You can train a new font with tesseract in google colab too . Link to the google colab : colab.research.google.com/git... #aniquemaniac #tesseract #googlecolab
bro, your final output text file looks formatted line by line when compared to the source image file.. looks good.. my output text file comes as a single large paragraph without any line formatting.. why so ?
I'm really confused if it is really working I hope you add first the detection of the default pytesseract and compare it to the result of pytesseract with the trained data file so that we can see if the training is effective or not
how i can train the arabic lang i know there were a ara.traindata but i need to add new characters my question is how i can prepare my data and the font file just for creating the train data only or what if there is any link for discussions i will be hopeful
that's what i have been looking for dear , but since m a newbie with tesseract m a bit curious with the train data u have used , is it the pdf image or text line image dear ? and after training it can this model be used with web application ? Looking forward to hearing back from you thanks
I used a font file (typouprighBT.ttf ) to generate trained data. If you have only image or pdf file you can identify the font type of the image ..from website www.myfonts.com/whatthefont, then search the font download it and generate train data . And for web application i never tried it , may be there is some ways to use the trained model with tesseract.js
@@aniquemaniac oh sorry to get back to you this late , but still thanks again dear . I have followed ur step and it’s working but since you have directly use .ttf font then is that okie to increase the max_page based on our preferences? Is it going to be overfit dear ? Looking forward to hearing back from you .
@@aniquemaniac okay plz could you tell me how to tune the LSTM model like I need to use different activation funtion and so Plus I need to retrain for hindi language with tesseract 4 is that possible with your colab code
Running the "tesstrain.sh" throws an error all the time.
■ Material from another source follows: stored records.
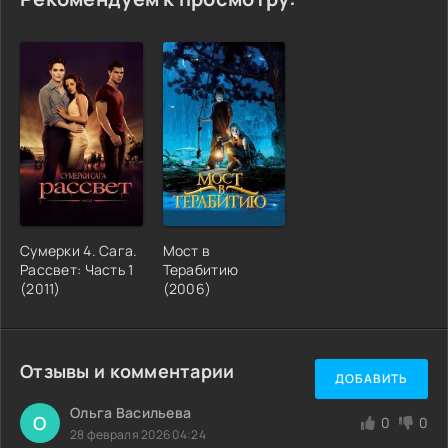
Сумерки 4. Сага.
Мост в
Рассвет: Часть 1
Терабитию
(2011)
(2006)
Отзывы и комментарии
ДОБАВИТЬ
Ольга Васильева
О
0
0
28 февраля 2026 04:24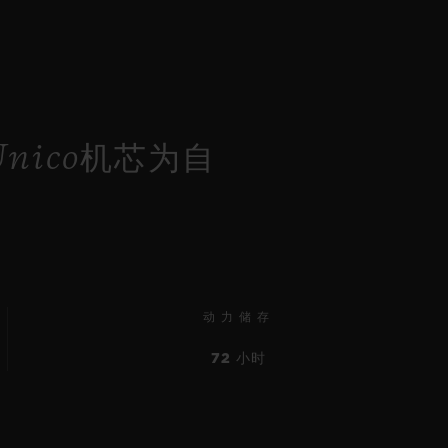
nico机芯为自
动力储存
72 小时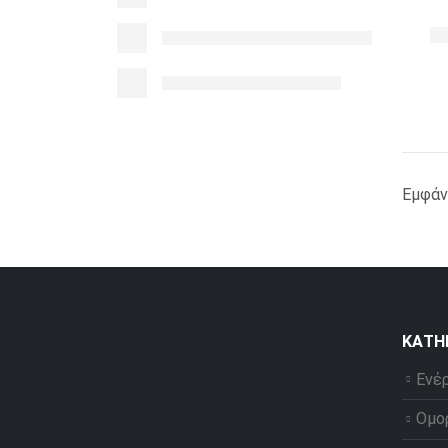
Εμφάν
ΚΑΤΗ
Ενέ
Ομο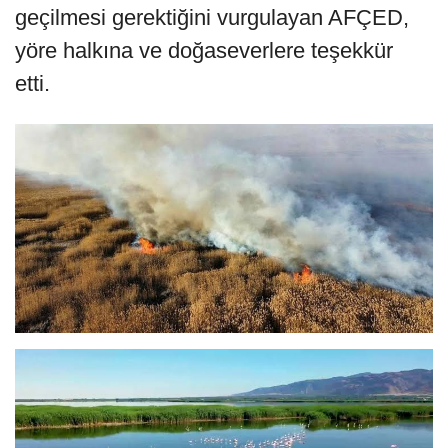
geçilmesi gerektiğini vurgulayan AFÇED,
yöre halkına ve doğaseverlere teşekkür
etti.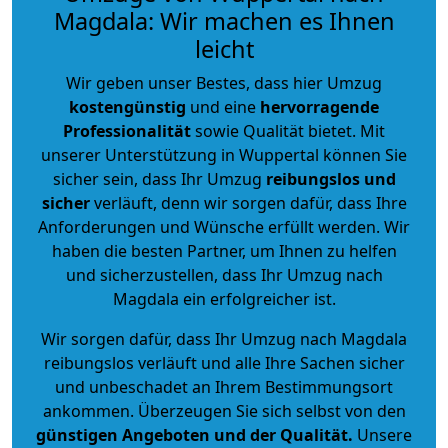
Magdala: Wir machen es Ihnen
leicht
Wir geben unser Bestes, dass hier Umzug
kostengünstig
und eine
hervorragende
Professionalität
sowie Qualität bietet. Mit
unserer Unterstützung in Wuppertal können Sie
sicher sein, dass Ihr Umzug
reibungslos und
sicher
verläuft, denn wir sorgen dafür, dass Ihre
Anforderungen und Wünsche erfüllt werden. Wir
haben die besten Partner, um Ihnen zu helfen
und sicherzustellen, dass Ihr Umzug nach
Magdala ein erfolgreicher ist.
Wir sorgen dafür, dass Ihr Umzug nach Magdala
reibungslos verläuft und alle Ihre Sachen sicher
und unbeschadet an Ihrem Bestimmungsort
ankommen. Überzeugen Sie sich selbst von den
günstigen Angeboten und der Qualität
.
Unsere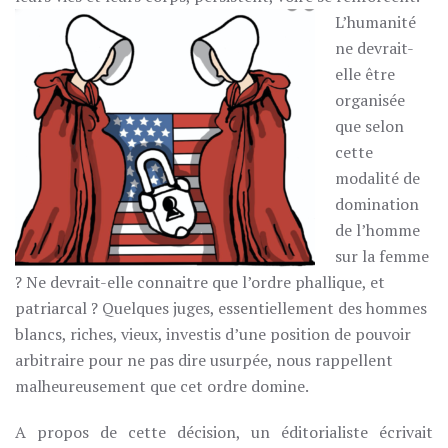
L’humanité
ne devrait-
elle être
organisée
que selon
cette
modalité de
domination
de l’homme
sur la femme
? Ne devrait-elle connaitre que l’ordre phallique, et
patriarcal ? Quelques juges, essentiellement des hommes
blancs, riches, vieux, investis d’une position de pouvoir
arbitraire pour ne pas dire usurpée, nous rappellent
malheureusement que cet ordre domine.
A propos de cette décision, un éditorialiste écrivait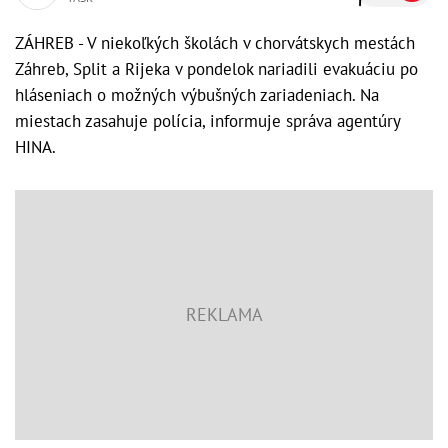
ZÁHREB - V niekoľkých školách v chorvátskych mestách
Záhreb, Split a Rijeka v pondelok nariadili evakuáciu po
hláseniach o možných výbušných zariadeniach. Na
miestach zasahuje polícia, informuje správa agentúry
HINA.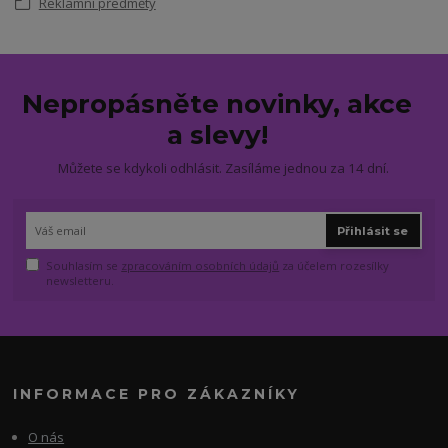
Reklamní předměty
Nepropásněte novinky, akce
a slevy!
Můžete se kdykoli odhlásit. Zasíláme jednou za 14 dní.
Přihlásit se
Souhlasím se
zpracováním osobních údajů
za účelem rozesílky
newsletteru.
INFORMACE PRO ZÁKAZNÍKY
O nás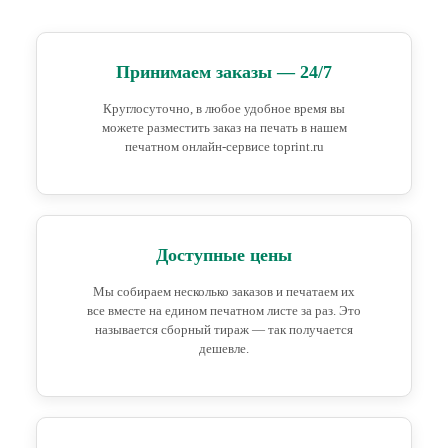
Принимаем заказы — 24/7
Круглосуточно, в любое удобное время вы
можете разместить заказ на печать в нашем
печатном онлайн-сервисе toprint.ru
Доступные цены
Мы собираем несколько заказов и печатаем их
все вместе на едином печатном листе за раз. Это
называется сборный тираж — так получается
дешевле.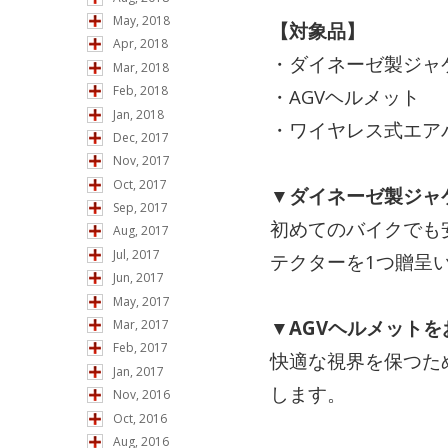
May, 2018
【対象品】
Apr, 2018
・ダイネーゼ製ジャ
Mar, 2018
Feb, 2018
・AGVヘルメット
Jan, 2018
・ワイヤレス式エアバッ
Dec, 2017
Nov, 2017
Oct, 2017
▼ダイネーゼ製ジャ
Sep, 2017
初めてのバイクでも
Aug, 2017
Jul, 2017
テクターを1つ贈呈
Jun, 2017
May, 2017
▼AGVヘルメット
Mar, 2017
Feb, 2017
快適な視界を保つた
Jan, 2017
します。
Nov, 2016
Oct, 2016
Aug, 2016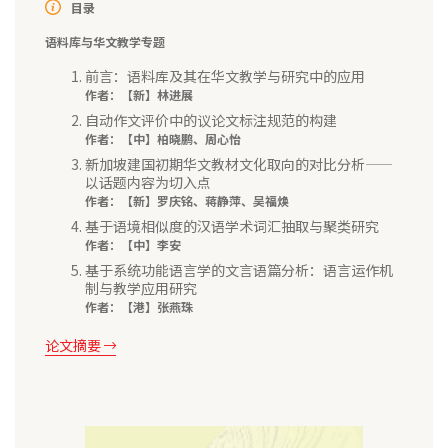
目录
语料库与华文教学专题
前言：语料库及其在华文教学与研究中的应用
作者：【新】
林进展
自动作文评价中的议论文标注规范的构建
作者：【中】
柏晓鹏、周心怡
新加坡建国初期华文教材文化取向的对比分析——
以话题内容为切入点
作者：【新】
罗庆铭
、
蒋静萍、吴福焕
基于语境相似度的汉语学术词汇抽取与聚类研究
作者：【中】
李安
基于系统功能语言学的文言语篇分析：语言运作机
制与教学应用研究
作者：【港】
张燕珠
论文摘要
Does anybody know the reason? == Constructing LSTM training data === [Wed Jun 15 19:18:35 UTC 2022] /usr/bin/combine_lang_model --input_unicharset /tmp/eng-2022-06-15.xPx/eng.unicharset --script_dir /content/drive/MyDrive/langdata_lstm --words /content/drive/MyDrive/langdata_lstm/eng/eng.wordlist --numbers /content/drive/MyDrive/langdata_lstm/eng/eng.numbers --puncs /content/drive/MyDrive/langdata_lstm/eng/eng.punc --output_dir train --lang eng Loaded unicharset of size 69 from file /tmp/eng-2022-06-15.xPx/eng.unicharset Setting unichar properties Setting script properties Config file is optional, continuing... Failed to read data from: /content/drive/MyDrive/langdata_lstm/eng/eng.config Null char=2 Invalid format in radical table at line 0: 19886 3 23 6 3 Creation of encoded unicharset failed!! Error writing recoder!! Reducing Trie to SquishedDawg Error during conversion of wordlists to DAWGs!! ERROR: Program combine_lang_model failed. Abort.